Les travailleurs migrants demeuraient liés à leurs employeurs à travers le système de parrainage (kafala), ce qui les exposait aux pratiques abusives et à l’exploitation au travail. Avancée positive, les autorités ont supprimé le critère « profession exercée » de la procédure de rapprochement familial, ce qui permettra à davantage d’étrangers résidant dans le pays de faire venir des membres de leur famille pour y vivre.

Les Émirats arabes unis ne prévoyaient toujours pas de salaire minimum. Cette politique affectait plus particulièrement les travailleuses et travailleurs migrants, qui comptaient pour plus de 90 % de la main d’œuvre du pays. Contrairement aux ressortissants émiratis, les travailleurs migrants ne bénéficiaient pas d’aides au logement, de soins de santé subventionnés ou d’autres services et étaient donc dépendants de leurs salaires pour accéder aux services essentiels. Les salaires des personnes migrantes étaient particulièrement faibles par rapport au coût de la vie dans les Émirats, ce qui représentait un risque pour leur droit à des conditions de travail justes et favorables et leur droit à un niveau de vie suffisant.

Les retards de versement ou le non-versement des salaires étaient des pratiques répandues qui contraignaient des centaines de travailleurs migrants à faibles revenus à vivre dans des conditions insalubres. Mercury MENA, une entreprise d’ingénierie, n’a pas versé les salaires de plusieurs de ses employés pendant plus de deux ans. La situation de ces travailleurs n’était toujours pas résolue à la fin de l’année 2019.

Les travailleurs migrants recevaient toujours des amendes pour avoir prolongé leur séjour malgré l’expiration de leur visa et pour d’autres infractions à la législation relative à l'immigration.

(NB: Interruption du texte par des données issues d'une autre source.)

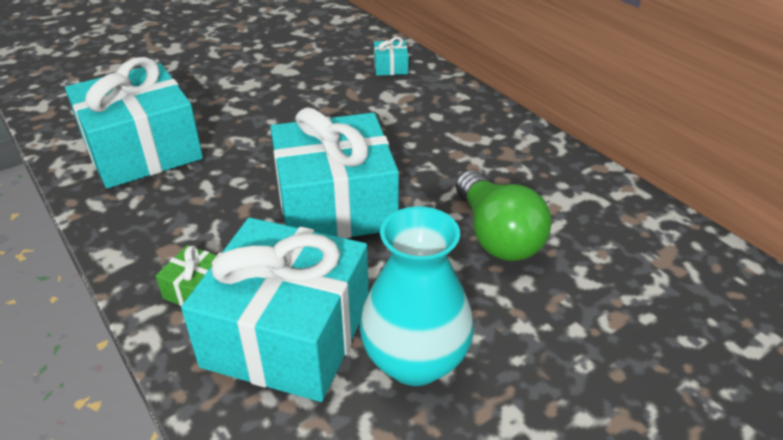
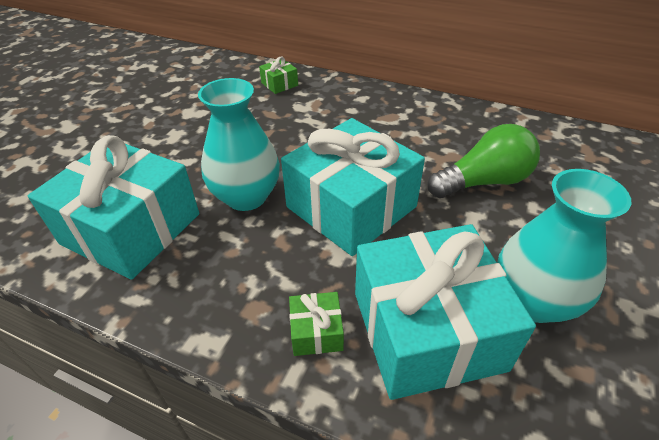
camera: 30 degrees left, 5 degrees up
turquoise gift [374,37,409,76] -> green gift [259,56,298,94]
green light bulb [456,170,552,261] -> green light bulb turned 60 degrees counterclockwise [427,124,540,198]
none -> turquoise vase [198,78,280,211]

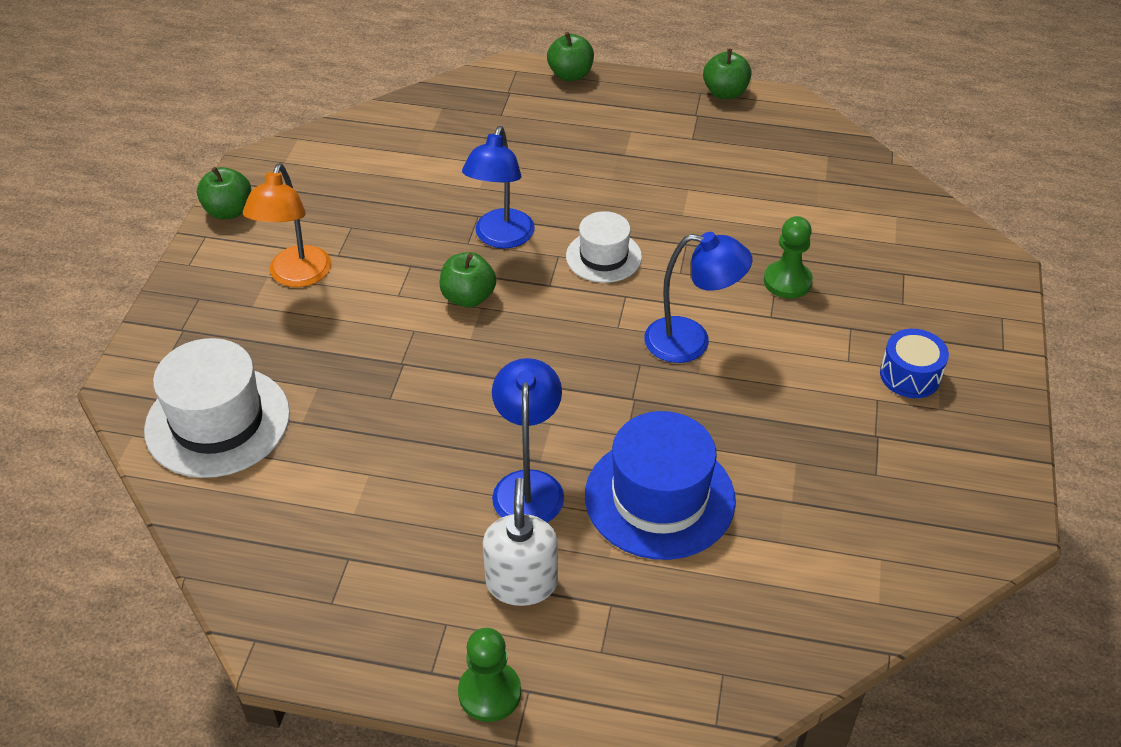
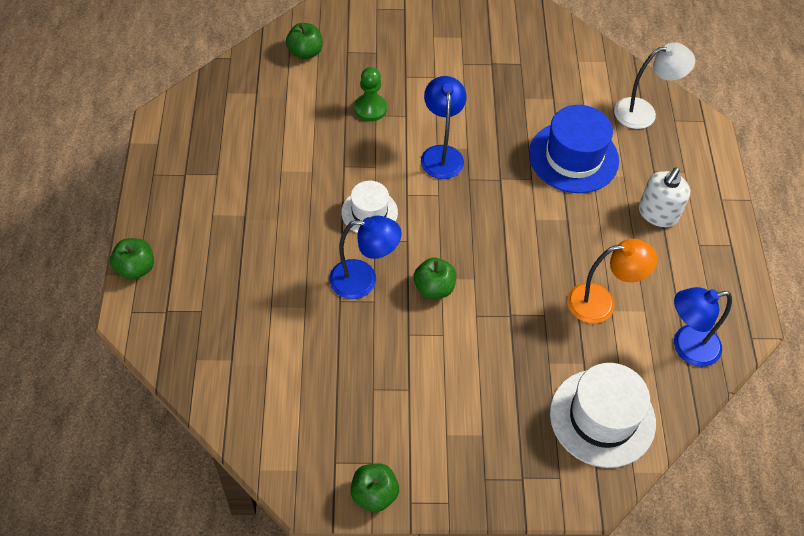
camera: 105 degrees left, 10 degrees up
orange lamp [243,164,331,287] -> orange lamp moved to [567,239,657,324]
green pawn [458,628,521,722] -> none
white soap dispenser [483,478,558,606] -> white soap dispenser turned 45 degrees counterclockwise [639,167,690,227]
blue lamp [492,358,564,522] -> blue lamp moved to [674,287,732,367]
green apple [703,49,752,99] -> green apple moved to [286,23,323,59]
blue drum [880,329,949,398] -> none
none -> white lamp [614,43,695,129]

Nombre d’entre eux étaient placés en détention pour une durée indéterminée car ils n’étaient pas en mesure de régler ces amendes, dont le montant était souvent trop élevé par rapport à leurs moyens.

APATRIDIE

Les Émirats arabes unis continuaient de refuser la nationalité à au moins 15 000 individus nés sur le territoire et n’ayant aucune autre nationalité. Ces personnes sont ainsi devenues apatrides, et de ce fait, elles n’avaient pas accès à de nombreux services fournis par l’État, tels que l’éducation gratuite ou les soins médicaux.

PEINE DE MORT

Aucune exécution n’a été signalée mais les tribunaux continuaient de prononcer des condamnations à la peine de mort, principalement à l’encontre de personnes d’autres nationalités pour des crimes violents.